Name it, and Shame it. (I know what I just said about shame, but hang on, we’re turning the tables here.) Sometimes the worst thing you can do is ignore the critic. It can be liberating to simply say, “Oh hi, Brenda, you gaseous brain goblin — thanks for the notes, but I’m the one writing right now.”
Measure Progress, Not Proof. You’re a writer — the job isn’t to prove you’re a genius in one swing, it’s to keep going until the story works.
Find Your Feedback Friends. Writing groups don’t just provide accountability, they help turn shame into perspective. I’ve talked before about strategies for giving, getting, and sorting through feedback, but having sources you trust is a game changer for your creative sanity.
From Bullies to Buddies
You can’t write truthfully, and perform for imaginary approval at the same time.
Being hard on yourself may feel like precision, or productivity — it might feel like truth — but it’s just noise. Ironically, it’s openness to failure and comfort with imperfection that gets you past both — faster.

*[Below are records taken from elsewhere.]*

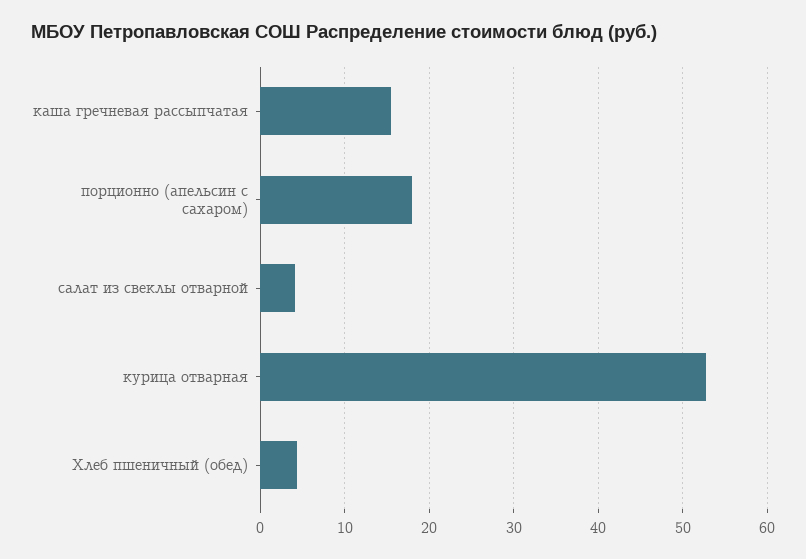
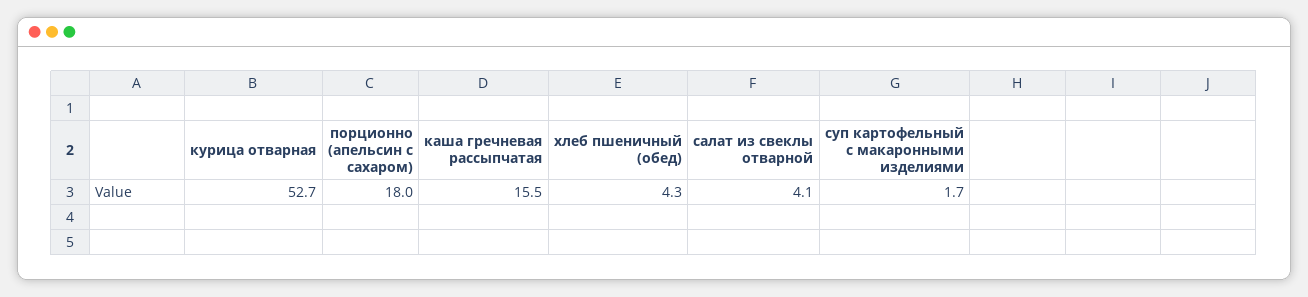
  {
    "каша гречневая рассыпчатая": 15.5,
    "порционно (апельсин с сахаром)": 18,
    "салат из свеклы отварной": 4.1,
    "курица отварная": 52.7,
-   "Хлеб пшеничный (обед)": 4.3
+   "Хлеб пшеничный (обед)": 4.3,
+   "суп картофельный с макаронными изделиями": 1.7
  }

Sure — easier said than done.
And yeah, maybe your first draft is a mess. That’s the job. The work is hard — it’s supposed to be. But cutting your own legs off won’t make the journey any easier.
So the next time the ol’ Inner Critic kicks in your door with a megaphone and a PowerPoint titled Why You Suck, try this:
Tell it you’re busy.
Then keep writing.
Like right now — Brenda thinks this article is dumb and too long.
Maybe she’s right.
I’m posting it anyway.
I’d love to hear from you — what helps you shut up the inner critic and keep going? Routines? Rituals? Spotify playlists? Drop a comment and let me know. Misery loves company. And snacks.

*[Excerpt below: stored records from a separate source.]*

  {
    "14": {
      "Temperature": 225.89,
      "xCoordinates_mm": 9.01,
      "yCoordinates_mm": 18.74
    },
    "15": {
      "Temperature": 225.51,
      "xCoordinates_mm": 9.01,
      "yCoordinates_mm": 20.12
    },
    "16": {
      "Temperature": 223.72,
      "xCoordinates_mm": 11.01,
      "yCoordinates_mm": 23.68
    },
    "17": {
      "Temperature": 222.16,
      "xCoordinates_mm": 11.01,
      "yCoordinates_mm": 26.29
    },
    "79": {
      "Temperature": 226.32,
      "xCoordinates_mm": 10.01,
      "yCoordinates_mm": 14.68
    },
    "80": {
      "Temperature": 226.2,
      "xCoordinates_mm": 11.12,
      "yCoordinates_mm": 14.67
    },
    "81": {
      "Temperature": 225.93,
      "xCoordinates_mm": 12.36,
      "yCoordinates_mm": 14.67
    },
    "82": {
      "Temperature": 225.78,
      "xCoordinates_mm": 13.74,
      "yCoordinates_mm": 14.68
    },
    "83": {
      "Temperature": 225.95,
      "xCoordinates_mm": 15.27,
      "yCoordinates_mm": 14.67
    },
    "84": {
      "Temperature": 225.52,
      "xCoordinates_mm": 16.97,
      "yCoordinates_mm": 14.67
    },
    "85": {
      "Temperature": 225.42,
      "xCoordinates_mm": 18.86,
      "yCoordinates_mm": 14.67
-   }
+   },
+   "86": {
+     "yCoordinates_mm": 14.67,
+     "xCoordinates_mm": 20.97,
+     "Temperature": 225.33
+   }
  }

What I've personally found incredibly helpful is to love the story from a place outside of the ego; where you're driven to write not because it's your story with your name on it, but because you want to see it fly as its best self, for the sake of itself and what it might teach. If we're not writing for any approval, real or imagined, what's stopping us from writing truthfully?
Great piece, dude!
Something I think that makes writing especially hard is that unlike any other creative endeavor, the medium of writing is the writing in and of itself.
Art is the expression of an idea or feeling through a medium. With drawing, your medium is paper and pencil. Painting is paint and canvas. Sculpting is a block of marble, or scraps of metal, or a blob of clay. Singing is the human voice, and Dancing is the human body itself. In all of these art forms, you start with a medium and get to turn it into art.

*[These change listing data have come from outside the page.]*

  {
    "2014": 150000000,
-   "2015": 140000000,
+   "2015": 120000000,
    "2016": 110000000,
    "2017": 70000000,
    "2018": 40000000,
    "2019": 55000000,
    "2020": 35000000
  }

Writing is different. When you sit down to write, there is no medium. You start with absolutely nothing, because the real medium of writing is actually that first draft. You have to have something to *work* with to get to the good stuff. Writing is expressing an idea *inside of another idea*. The content itself is the medium, and the task of writing, the artistry of it, is then re-writing it until it's actually good.
I think that's why the "Write Now, Edit Later" is such a salient point.